» TASK TO COMPLETE: Copy exactly the line that contains "Excerpt from the Wikipedia article" plus all remaining lines of the data, and leave out every line before it.

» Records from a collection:
..............................
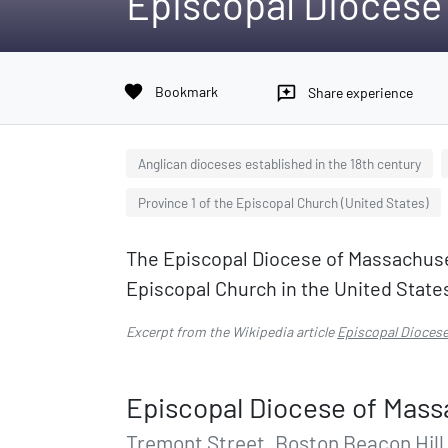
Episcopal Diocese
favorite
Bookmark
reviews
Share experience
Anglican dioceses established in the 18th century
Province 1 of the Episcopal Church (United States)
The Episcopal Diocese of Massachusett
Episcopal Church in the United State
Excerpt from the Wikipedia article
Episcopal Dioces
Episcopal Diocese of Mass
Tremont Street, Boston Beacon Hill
..............................
» WRITTEN RESPONSE:
Excerpt from the Wikipedia article
Episcopal Dioces
Episcopal Diocese of Mass
Tremont Street, Boston Beacon Hill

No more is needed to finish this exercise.